::: AVAILABLE RECORDS

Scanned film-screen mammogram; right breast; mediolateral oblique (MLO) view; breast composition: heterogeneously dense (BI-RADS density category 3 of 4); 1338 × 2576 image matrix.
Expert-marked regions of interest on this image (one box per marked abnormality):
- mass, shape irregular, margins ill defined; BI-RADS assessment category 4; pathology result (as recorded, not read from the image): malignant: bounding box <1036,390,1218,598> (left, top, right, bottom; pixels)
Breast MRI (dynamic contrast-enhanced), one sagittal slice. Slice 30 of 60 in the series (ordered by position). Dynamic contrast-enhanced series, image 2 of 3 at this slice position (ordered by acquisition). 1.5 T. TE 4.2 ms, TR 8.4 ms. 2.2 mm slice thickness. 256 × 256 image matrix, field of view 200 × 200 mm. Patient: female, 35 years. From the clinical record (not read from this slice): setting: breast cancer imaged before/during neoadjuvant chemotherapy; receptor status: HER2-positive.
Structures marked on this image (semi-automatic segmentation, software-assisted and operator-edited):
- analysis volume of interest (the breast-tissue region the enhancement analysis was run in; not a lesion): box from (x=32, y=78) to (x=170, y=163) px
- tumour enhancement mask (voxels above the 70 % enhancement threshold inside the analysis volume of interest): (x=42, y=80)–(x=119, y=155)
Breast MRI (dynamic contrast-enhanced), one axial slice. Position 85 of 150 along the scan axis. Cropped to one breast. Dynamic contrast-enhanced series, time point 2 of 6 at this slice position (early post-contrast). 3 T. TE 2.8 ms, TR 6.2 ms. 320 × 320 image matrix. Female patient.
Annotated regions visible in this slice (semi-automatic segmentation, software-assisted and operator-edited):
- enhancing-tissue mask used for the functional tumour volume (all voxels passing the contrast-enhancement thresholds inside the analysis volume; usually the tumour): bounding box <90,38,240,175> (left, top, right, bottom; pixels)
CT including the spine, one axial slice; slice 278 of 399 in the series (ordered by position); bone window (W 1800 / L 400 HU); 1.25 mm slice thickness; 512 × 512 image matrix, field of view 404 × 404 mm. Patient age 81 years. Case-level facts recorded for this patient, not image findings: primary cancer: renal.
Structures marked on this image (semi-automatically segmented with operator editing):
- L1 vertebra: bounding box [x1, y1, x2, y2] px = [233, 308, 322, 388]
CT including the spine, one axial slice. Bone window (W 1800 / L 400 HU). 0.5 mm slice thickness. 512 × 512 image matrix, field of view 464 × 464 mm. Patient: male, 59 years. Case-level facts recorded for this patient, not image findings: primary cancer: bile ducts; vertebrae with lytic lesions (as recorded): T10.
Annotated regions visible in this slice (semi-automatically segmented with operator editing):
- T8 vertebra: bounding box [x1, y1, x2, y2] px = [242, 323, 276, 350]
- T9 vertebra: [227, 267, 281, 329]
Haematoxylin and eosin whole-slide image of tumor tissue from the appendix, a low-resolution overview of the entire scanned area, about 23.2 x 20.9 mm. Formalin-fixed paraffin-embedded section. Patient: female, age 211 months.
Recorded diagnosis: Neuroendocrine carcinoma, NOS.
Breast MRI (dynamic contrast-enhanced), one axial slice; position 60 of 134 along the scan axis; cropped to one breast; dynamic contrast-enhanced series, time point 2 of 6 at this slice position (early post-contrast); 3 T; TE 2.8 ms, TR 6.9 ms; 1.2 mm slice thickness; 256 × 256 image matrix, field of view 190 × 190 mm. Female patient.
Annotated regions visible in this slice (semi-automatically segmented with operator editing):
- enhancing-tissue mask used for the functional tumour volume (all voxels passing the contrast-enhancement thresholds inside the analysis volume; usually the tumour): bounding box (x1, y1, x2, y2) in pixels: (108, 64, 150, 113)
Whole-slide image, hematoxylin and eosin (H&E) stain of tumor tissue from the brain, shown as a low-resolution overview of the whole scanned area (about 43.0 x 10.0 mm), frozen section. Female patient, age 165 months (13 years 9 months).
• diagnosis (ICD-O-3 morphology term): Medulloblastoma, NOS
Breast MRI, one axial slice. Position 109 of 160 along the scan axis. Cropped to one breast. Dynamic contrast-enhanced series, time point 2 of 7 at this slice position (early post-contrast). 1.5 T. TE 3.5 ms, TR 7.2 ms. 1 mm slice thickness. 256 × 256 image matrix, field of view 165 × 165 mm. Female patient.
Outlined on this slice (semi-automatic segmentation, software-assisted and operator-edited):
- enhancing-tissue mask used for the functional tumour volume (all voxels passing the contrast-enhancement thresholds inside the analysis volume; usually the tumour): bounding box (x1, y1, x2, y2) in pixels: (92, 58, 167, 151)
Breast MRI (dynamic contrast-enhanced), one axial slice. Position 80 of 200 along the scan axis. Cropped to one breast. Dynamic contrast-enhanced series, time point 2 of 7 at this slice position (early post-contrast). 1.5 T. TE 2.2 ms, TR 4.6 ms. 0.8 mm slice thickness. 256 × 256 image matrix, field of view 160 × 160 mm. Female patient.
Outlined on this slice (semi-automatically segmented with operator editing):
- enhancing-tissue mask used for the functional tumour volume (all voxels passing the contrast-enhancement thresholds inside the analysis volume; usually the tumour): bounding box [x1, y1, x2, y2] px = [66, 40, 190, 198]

::::::

- [ACTIVITY]:
Write out all of the records once more, exactly.

- [EXERCISE OUTPUT]:
Scanned film-screen mammogram; right breast; mediolateral oblique (MLO) view; breast composition: heterogeneously dense (BI-RADS density category 3 of 4); 1338 × 2576 image matrix.
Expert-marked regions of interest on this image (one box per marked abnormality):
- mass, shape irregular, margins ill defined; BI-RADS assessment category 4; pathology result (as recorded, not read from the image): malignant: bounding box <1036,390,1218,598> (left, top, right, bottom; pixels)
Breast MRI (dynamic contrast-enhanced), one sagittal slice. Slice 30 of 60 in the series (ordered by position). Dynamic contrast-enhanced series, image 2 of 3 at this slice position (ordered by acquisition). 1.5 T. TE 4.2 ms, TR 8.4 ms. 2.2 mm slice thickness. 256 × 256 image matrix, field of view 200 × 200 mm. Patient: female, 35 years. From the clinical record (not read from this slice): setting: breast cancer imaged before/during neoadjuvant chemotherapy; receptor status: HER2-positive.
Structures marked on this image (semi-automatic segmentation, software-assisted and operator-edited):
- analysis volume of interest (the breast-tissue region the enhancement analysis was run in; not a lesion): box from (x=32, y=78) to (x=170, y=163) px
- tumour enhancement mask (voxels above the 70 % enhancement threshold inside the analysis volume of interest): (x=42, y=80)–(x=119, y=155)
Breast MRI (dynamic contrast-enhanced), one axial slice. Position 85 of 150 along the scan axis. Cropped to one breast. Dynamic contrast-enhanced series, time point 2 of 6 at this slice position (early post-contrast). 3 T. TE 2.8 ms, TR 6.2 ms. 320 × 320 image matrix. Female patient.
Annotated regions visible in this slice (semi-automatic segmentation, software-assisted and operator-edited):
- enhancing-tissue mask used for the functional tumour volume (all voxels passing the contrast-enhancement thresholds inside the analysis volume; usually the tumour): bounding box <90,38,240,175> (left, top, right, bottom; pixels)
CT including the spine, one axial slice; slice 278 of 399 in the series (ordered by position); bone window (W 1800 / L 400 HU); 1.25 mm slice thickness; 512 × 512 image matrix, field of view 404 × 404 mm. Patient age 81 years. Case-level facts recorded for this patient, not image findings: primary cancer: renal.
Structures marked on this image (semi-automatically segmented with operator editing):
- L1 vertebra: bounding box [x1, y1, x2, y2] px = [233, 308, 322, 388]
CT including the spine, one axial slice. Bone window (W 1800 / L 400 HU). 0.5 mm slice thickness. 512 × 512 image matrix, field of view 464 × 464 mm. Patient: male, 59 years. Case-level facts recorded for this patient, not image findings: primary cancer: bile ducts; vertebrae with lytic lesions (as recorded): T10.
Annotated regions visible in this slice (semi-automatically segmented with operator editing):
- T8 vertebra: bounding box [x1, y1, x2, y2] px = [242, 323, 276, 350]
- T9 vertebra: [227, 267, 281, 329]
Haematoxylin and eosin whole-slide image of tumor tissue from the appendix, a low-resolution overview of the entire scanned area, about 23.2 x 20.9 mm. Formalin-fixed paraffin-embedded section. Patient: female, age 211 months.
Recorded diagnosis: Neuroendocrine carcinoma, NOS.
Breast MRI (dynamic contrast-enhanced), one axial slice; position 60 of 134 along the scan axis; cropped to one breast; dynamic contrast-enhanced series, time point 2 of 6 at this slice position (early post-contrast); 3 T; TE 2.8 ms, TR 6.9 ms; 1.2 mm slice thickness; 256 × 256 image matrix, field of view 190 × 190 mm. Female patient.
Annotated regions visible in this slice (semi-automatically segmented with operator editing):
- enhancing-tissue mask used for the functional tumour volume (all voxels passing the contrast-enhancement thresholds inside the analysis volume; usually the tumour): bounding box (x1, y1, x2, y2) in pixels: (108, 64, 150, 113)
Whole-slide image, hematoxylin and eosin (H&E) stain of tumor tissue from the brain, shown as a low-resolution overview of the whole scanned area (about 43.0 x 10.0 mm), frozen section. Female patient, age 165 months (13 years 9 months).
• diagnosis (ICD-O-3 morphology term): Medulloblastoma, NOS
Breast MRI, one axial slice. Position 109 of 160 along the scan axis. Cropped to one breast. Dynamic contrast-enhanced series, time point 2 of 7 at this slice position (early post-contrast). 1.5 T. TE 3.5 ms, TR 7.2 ms. 1 mm slice thickness. 256 × 256 image matrix, field of view 165 × 165 mm. Female patient.
Outlined on this slice (semi-automatic segmentation, software-assisted and operator-edited):
- enhancing-tissue mask used for the functional tumour volume (all voxels passing the contrast-enhancement thresholds inside the analysis volume; usually the tumour): bounding box (x1, y1, x2, y2) in pixels: (92, 58, 167, 151)
Breast MRI (dynamic contrast-enhanced), one axial slice. Position 80 of 200 along the scan axis. Cropped to one breast. Dynamic contrast-enhanced series, time point 2 of 7 at this slice position (early post-contrast). 1.5 T. TE 2.2 ms, TR 4.6 ms. 0.8 mm slice thickness. 256 × 256 image matrix, field of view 160 × 160 mm. Female patient.
Outlined on this slice (semi-automatically segmented with operator editing):
- enhancing-tissue mask used for the functional tumour volume (all voxels passing the contrast-enhancement thresholds inside the analysis volume; usually the tumour): bounding box [x1, y1, x2, y2] px = [66, 40, 190, 198]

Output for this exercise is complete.